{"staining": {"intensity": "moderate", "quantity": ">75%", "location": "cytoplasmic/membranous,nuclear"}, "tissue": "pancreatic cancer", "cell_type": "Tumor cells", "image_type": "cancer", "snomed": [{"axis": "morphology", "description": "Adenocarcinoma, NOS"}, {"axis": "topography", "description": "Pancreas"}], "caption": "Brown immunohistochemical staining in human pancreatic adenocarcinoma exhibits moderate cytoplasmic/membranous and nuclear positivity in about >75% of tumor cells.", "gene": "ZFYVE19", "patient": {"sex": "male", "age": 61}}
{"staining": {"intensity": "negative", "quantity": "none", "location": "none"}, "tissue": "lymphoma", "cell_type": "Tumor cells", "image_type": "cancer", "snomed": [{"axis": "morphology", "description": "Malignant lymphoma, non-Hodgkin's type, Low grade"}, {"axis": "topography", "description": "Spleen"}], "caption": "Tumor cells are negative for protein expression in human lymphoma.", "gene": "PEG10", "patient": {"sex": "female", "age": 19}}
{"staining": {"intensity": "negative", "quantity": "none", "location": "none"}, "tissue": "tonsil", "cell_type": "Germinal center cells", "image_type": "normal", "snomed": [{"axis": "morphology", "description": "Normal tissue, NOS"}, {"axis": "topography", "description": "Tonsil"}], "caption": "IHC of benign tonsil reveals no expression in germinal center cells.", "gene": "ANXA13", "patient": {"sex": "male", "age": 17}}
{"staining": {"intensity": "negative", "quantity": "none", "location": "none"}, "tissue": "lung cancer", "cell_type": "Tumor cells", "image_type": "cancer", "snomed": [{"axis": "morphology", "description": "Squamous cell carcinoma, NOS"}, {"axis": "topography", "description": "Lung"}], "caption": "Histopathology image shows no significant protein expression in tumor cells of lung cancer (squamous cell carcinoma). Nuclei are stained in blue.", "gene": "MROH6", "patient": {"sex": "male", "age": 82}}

......

» INSTRUCTIONS TO FOLLOW
Set down the full listing. Keep every line exact.

» SOLUTION TO THE PROBLEM
{"staining": {"intensity": "moderate", "quantity": ">75%", "location": "cytoplasmic/membranous,nuclear"}, "tissue": "pancreatic cancer", "cell_type": "Tumor cells", "image_type": "cancer", "snomed": [{"axis": "morphology", "description": "Adenocarcinoma, NOS"}, {"axis": "topography", "description": "Pancreas"}], "caption": "Brown immunohistochemical staining in human pancreatic adenocarcinoma exhibits moderate cytoplasmic/membranous and nuclear positivity in about >75% of tumor cells.", "gene": "ZFYVE19", "patient": {"sex": "male", "age": 61}}
{"staining": {"intensity": "negative", "quantity": "none", "location": "none"}, "tissue": "lymphoma", "cell_type": "Tumor cells", "image_type": "cancer", "snomed": [{"axis": "morphology", "description": "Malignant lymphoma, non-Hodgkin's type, Low grade"}, {"axis": "topography", "description": "Spleen"}], "caption": "Tumor cells are negative for protein expression in human lymphoma.", "gene": "PEG10", "patient": {"sex": "female", "age": 19}}
{"staining": {"intensity": "negative", "quantity": "none", "location": "none"}, "tissue": "tonsil", "cell_type": "Germinal center cells", "image_type": "normal", "snomed": [{"axis": "morphology", "description": "Normal tissue, NOS"}, {"axis": "topography", "description": "Tonsil"}], "caption": "IHC of benign tonsil reveals no expression in germinal center cells.", "gene": "ANXA13", "patient": {"sex": "male", "age": 17}}
{"staining": {"intensity": "negative", "quantity": "none", "location": "none"}, "tissue": "lung cancer", "cell_type": "Tumor cells", "image_type": "cancer", "snomed": [{"axis": "morphology", "description": "Squamous cell carcinoma, NOS"}, {"axis": "topography", "description": "Lung"}], "caption": "Histopathology image shows no significant protein expression in tumor cells of lung cancer (squamous cell carcinoma). Nuclei are stained in blue.", "gene": "MROH6", "patient": {"sex": "male", "age": 82}}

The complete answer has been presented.